# Thread: Proving a set is closed

1. ## Proving a set is closed

Let S = [0,4]. Show S is closed.

How can I show that the bd S is a subset of S, or that R/S is open?
I know that simply stating the bd should be enough to say that S is closed, but my professor wants us to be able to also show bd{0 , 4}.
I know that if it were (0,4) I could say that (0 - E, 0+ E) intersected with S and R/S is non empty, but is it sufficient to say that if S is closed then the bd S = bd (R/S) so R/S is empty?

Also at what point when x is in bd does (x - E, x + E) intersected with S and R/S non empty? This would only be true for an open set correct?

2. Originally Posted by p00ndawg
Let S = [0,4]. Show S is closed.
This is the complement: $\left( { - \infty ,0} \right) \cup \left( {4,\infty } \right)$.
Can you prove that the union is open?

3. Originally Posted by Plato
This is the complement: $\left( { - \infty ,0} \right) \cup \left( {4,\infty } \right)$.
Can you prove that the union is open?
yes i think i can, especially since I know that the union of any collection of open sets is open.

so by showing that the complement is open, we can say that the set is closed.

nice, thank you.

4. by bd(s) do you mean the boundary of S ??

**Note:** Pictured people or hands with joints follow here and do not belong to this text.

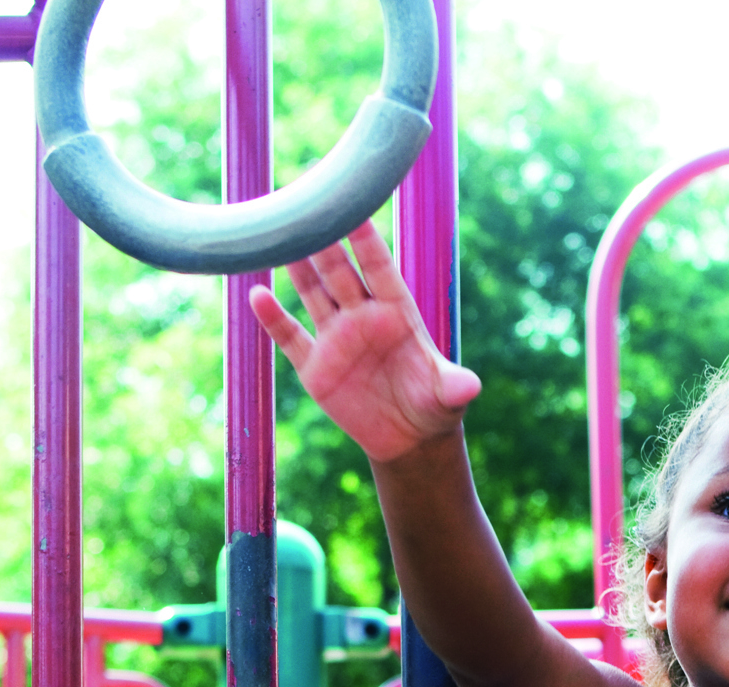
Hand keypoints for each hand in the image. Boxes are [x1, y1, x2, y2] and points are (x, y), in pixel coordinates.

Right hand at [248, 220, 481, 463]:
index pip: (379, 268)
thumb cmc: (434, 406)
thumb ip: (455, 386)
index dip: (365, 240)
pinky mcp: (316, 367)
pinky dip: (273, 318)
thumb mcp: (448, 397)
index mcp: (398, 313)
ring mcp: (337, 338)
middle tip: (305, 206)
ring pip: (313, 293)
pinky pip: (290, 337)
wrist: (409, 438)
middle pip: (340, 272)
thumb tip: (471, 386)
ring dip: (296, 267)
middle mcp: (364, 317)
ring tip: (277, 235)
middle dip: (324, 240)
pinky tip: (257, 294)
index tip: (352, 207)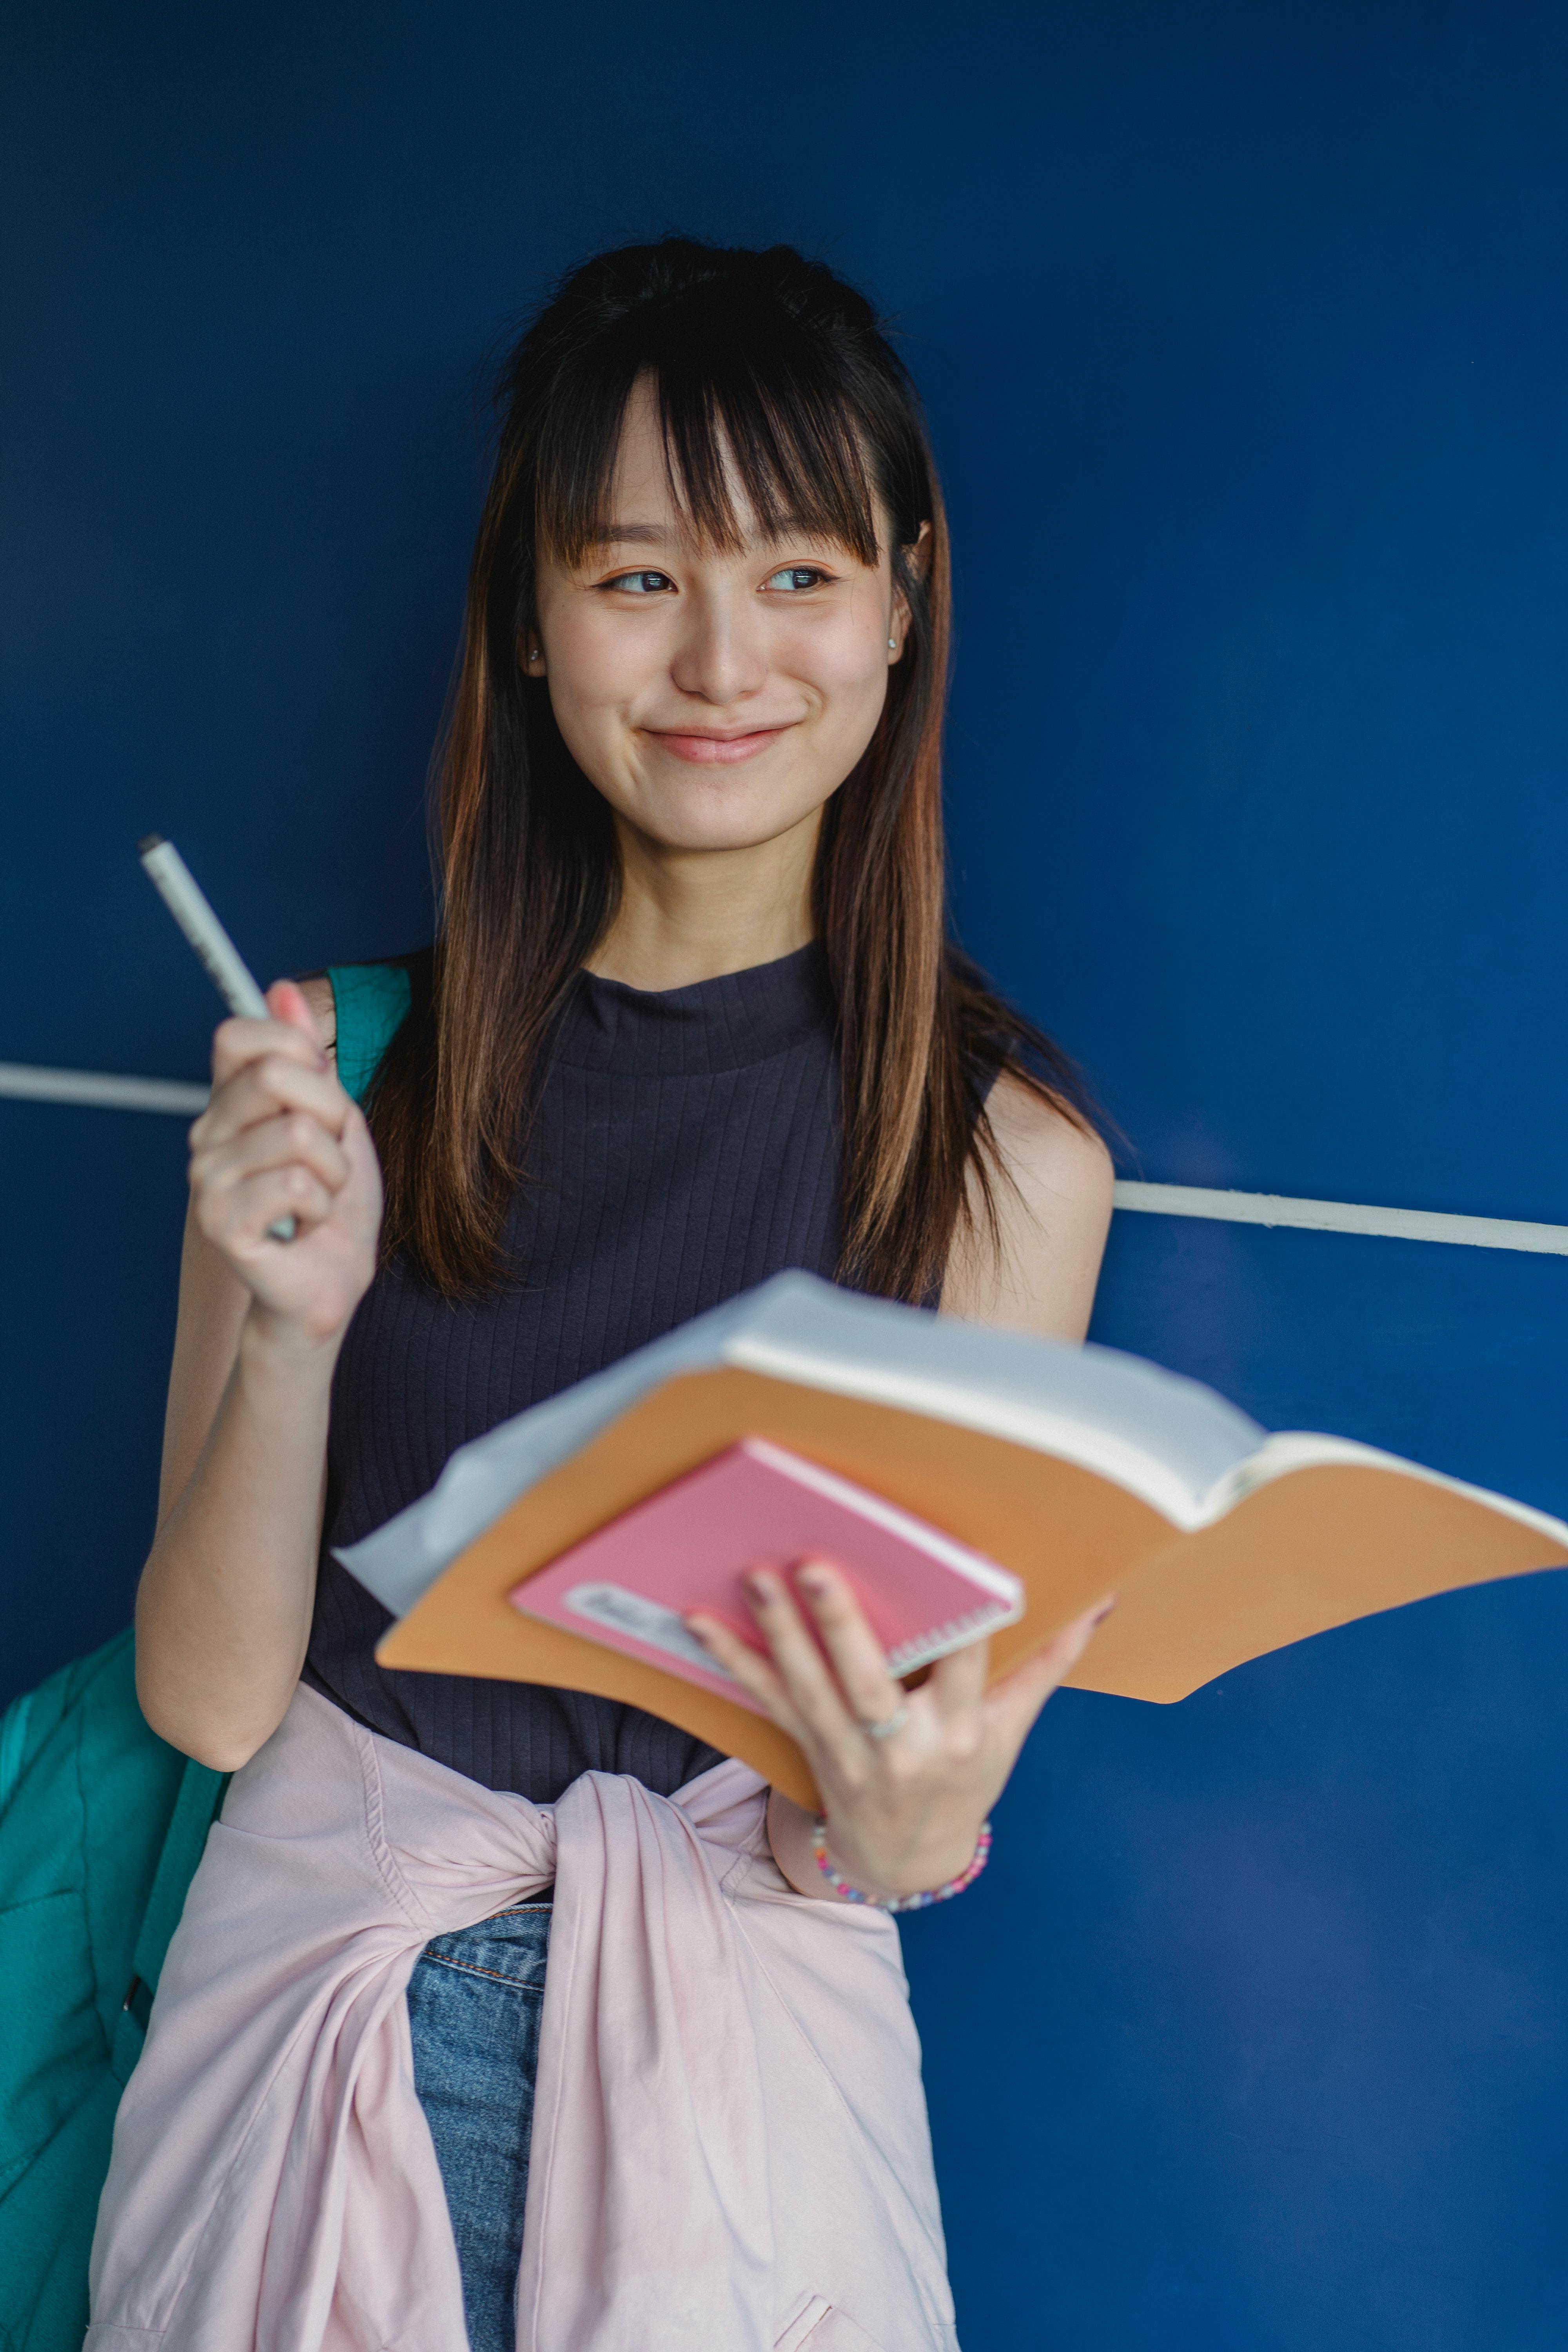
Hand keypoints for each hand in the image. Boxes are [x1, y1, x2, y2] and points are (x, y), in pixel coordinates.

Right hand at [187, 979, 382, 1344]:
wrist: (330, 1283)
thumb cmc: (334, 1207)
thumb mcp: (338, 1120)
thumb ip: (310, 1059)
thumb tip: (281, 988)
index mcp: (230, 1105)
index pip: (238, 1036)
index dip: (293, 1049)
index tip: (321, 1091)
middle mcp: (207, 1135)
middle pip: (274, 1076)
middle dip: (330, 1114)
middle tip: (330, 1158)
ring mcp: (207, 1179)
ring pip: (297, 1134)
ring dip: (335, 1170)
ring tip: (321, 1198)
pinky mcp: (220, 1221)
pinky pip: (296, 1183)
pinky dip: (324, 1206)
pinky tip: (308, 1225)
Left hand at [688, 1565, 1113, 1901]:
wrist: (906, 1858)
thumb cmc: (966, 1776)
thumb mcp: (1012, 1728)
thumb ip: (1048, 1661)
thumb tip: (1100, 1599)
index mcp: (962, 1731)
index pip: (967, 1666)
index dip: (964, 1620)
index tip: (959, 1564)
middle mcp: (904, 1745)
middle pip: (871, 1682)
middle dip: (841, 1624)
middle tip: (813, 1565)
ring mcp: (850, 1751)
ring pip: (810, 1687)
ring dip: (778, 1631)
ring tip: (754, 1575)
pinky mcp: (808, 1747)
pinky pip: (766, 1699)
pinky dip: (732, 1659)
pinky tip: (699, 1620)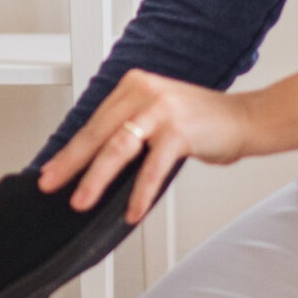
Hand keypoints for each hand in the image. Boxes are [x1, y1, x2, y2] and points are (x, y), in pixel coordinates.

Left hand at [36, 69, 297, 224]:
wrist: (246, 119)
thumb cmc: (202, 123)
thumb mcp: (158, 116)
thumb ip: (129, 131)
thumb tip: (94, 164)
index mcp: (133, 86)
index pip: (93, 122)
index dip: (70, 149)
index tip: (50, 169)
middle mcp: (143, 93)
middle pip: (98, 133)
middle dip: (71, 163)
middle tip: (50, 184)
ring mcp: (161, 110)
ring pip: (117, 148)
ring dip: (96, 179)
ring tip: (82, 201)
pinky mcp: (179, 131)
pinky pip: (152, 167)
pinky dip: (140, 192)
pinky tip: (132, 211)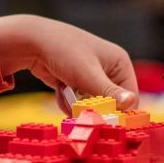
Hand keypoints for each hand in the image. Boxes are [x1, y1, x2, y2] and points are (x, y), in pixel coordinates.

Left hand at [0, 15, 138, 114]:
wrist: (31, 41)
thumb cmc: (64, 51)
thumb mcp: (88, 75)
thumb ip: (109, 93)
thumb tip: (132, 103)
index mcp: (119, 63)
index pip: (130, 96)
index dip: (119, 111)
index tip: (104, 120)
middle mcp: (107, 69)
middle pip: (109, 103)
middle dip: (93, 108)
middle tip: (80, 108)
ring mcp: (90, 75)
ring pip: (91, 105)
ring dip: (77, 105)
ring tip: (66, 92)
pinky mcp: (75, 81)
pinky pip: (77, 102)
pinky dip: (67, 101)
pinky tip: (59, 88)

then bd(S) = S closure intersection (X-S) closure. and since S is closed S=S closure so you are done.

5. Originally Posted by srinivas.sista89
by bd(s) do you mean the boundary of S ??

then bd(S) = S closure intersection (X-S) closure. and since S is closed S=S closure so you are done.
The point was to prove that $S$ is closed.

6. An alternative way to do this (which is just implicitly noting that $\mathbb{R}-S$ is open) is to suppose that $\ell\notin[0,4]\implies \ell\in\mathbb{R}-S$. We have two cases, either $\ell<0$ in which case note that $\ell+\frac{0-\ell}{2}<0\quad\color{red}\star$; or $\ell>4$ in which case $\ell-\frac{\ell-4}{2}>4\quad\color{red}\star\star$. And clearly $\ell-\frac{0-\ell}{2}<0\quad\color{red}\star$ and $\ell+\frac{\ell-4}{2}>4\quad\color{red}\star\star$. If the first case is two then choosing $\varepsilon=\color{red}\star$ shows that $\mathcal{U}_{\varepsilon}\subset (-\infty,0)$ and if the second is true then choosing $\varepsilon=\color{red}\star\star$ shows that $\mathcal{U}_{\varepsilon}\subset(4,\infty)$. In either case $\ell$ is an interior point of $\mathbb{R}-S$. Thus $\mathbb{R}-S$ is open which implies that $S$ is closed.